State only how many lines below include the string "производится".

[Saved entries]
· · · · ·
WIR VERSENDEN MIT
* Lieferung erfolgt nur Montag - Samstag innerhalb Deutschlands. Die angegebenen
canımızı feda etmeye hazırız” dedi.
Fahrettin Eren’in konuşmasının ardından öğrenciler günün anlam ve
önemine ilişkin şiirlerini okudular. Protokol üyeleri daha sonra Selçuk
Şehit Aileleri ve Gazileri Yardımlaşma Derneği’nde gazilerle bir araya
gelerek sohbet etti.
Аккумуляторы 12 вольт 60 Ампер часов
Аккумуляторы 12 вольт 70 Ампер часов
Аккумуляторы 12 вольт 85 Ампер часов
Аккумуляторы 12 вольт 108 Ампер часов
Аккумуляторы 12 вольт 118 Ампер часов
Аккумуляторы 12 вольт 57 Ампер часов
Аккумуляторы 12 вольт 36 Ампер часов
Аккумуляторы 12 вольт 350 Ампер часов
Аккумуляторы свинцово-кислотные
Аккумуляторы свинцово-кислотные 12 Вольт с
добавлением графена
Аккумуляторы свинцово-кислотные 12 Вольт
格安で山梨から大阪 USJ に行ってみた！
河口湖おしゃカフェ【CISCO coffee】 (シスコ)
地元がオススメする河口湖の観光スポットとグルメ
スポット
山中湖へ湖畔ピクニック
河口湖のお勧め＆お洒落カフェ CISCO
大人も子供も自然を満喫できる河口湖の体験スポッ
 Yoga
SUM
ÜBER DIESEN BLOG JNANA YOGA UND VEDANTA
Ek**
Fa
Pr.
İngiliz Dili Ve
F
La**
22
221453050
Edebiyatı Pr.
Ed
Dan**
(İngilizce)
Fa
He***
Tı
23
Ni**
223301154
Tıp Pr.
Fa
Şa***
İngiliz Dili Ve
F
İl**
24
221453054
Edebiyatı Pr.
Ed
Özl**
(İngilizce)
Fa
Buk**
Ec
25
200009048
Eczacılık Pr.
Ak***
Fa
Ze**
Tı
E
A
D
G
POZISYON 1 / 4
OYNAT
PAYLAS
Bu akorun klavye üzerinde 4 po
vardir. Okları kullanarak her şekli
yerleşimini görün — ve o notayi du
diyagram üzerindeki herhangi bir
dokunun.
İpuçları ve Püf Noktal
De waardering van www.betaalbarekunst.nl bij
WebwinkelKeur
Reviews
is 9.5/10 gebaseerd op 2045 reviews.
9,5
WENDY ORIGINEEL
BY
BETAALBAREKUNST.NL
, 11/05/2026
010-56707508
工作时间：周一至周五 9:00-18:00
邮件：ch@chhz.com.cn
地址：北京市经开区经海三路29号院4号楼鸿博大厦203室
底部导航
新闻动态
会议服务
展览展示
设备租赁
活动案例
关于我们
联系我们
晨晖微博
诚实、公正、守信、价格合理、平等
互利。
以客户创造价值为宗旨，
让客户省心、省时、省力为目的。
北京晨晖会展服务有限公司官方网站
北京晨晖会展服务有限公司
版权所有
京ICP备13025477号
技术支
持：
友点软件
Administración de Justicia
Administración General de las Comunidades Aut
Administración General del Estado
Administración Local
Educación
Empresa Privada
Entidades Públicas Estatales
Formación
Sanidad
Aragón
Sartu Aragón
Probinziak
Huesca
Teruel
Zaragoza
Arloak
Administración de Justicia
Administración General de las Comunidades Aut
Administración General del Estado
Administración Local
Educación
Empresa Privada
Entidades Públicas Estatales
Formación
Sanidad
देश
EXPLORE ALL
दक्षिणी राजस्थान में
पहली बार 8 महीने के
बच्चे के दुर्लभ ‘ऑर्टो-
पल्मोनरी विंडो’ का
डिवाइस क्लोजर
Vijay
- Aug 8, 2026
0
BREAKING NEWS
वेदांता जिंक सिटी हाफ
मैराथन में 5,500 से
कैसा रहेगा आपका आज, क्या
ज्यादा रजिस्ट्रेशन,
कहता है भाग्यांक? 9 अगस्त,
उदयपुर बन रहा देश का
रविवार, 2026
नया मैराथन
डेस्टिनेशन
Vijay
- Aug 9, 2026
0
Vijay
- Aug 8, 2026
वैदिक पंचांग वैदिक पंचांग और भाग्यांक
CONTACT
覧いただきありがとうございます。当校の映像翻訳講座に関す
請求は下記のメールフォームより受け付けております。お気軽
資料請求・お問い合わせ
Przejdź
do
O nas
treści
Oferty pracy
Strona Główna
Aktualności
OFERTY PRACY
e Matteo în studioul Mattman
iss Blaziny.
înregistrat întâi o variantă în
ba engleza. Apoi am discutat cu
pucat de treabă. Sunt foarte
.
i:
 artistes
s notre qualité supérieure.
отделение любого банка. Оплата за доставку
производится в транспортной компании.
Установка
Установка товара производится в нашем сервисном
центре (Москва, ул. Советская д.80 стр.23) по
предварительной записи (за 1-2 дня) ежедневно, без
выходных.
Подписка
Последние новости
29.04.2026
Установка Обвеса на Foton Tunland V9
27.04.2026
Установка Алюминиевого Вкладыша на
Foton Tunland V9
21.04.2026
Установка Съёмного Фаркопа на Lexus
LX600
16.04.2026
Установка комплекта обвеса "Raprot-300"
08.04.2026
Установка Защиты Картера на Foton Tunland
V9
· · · · ·
REPLY TO THE TASK:
2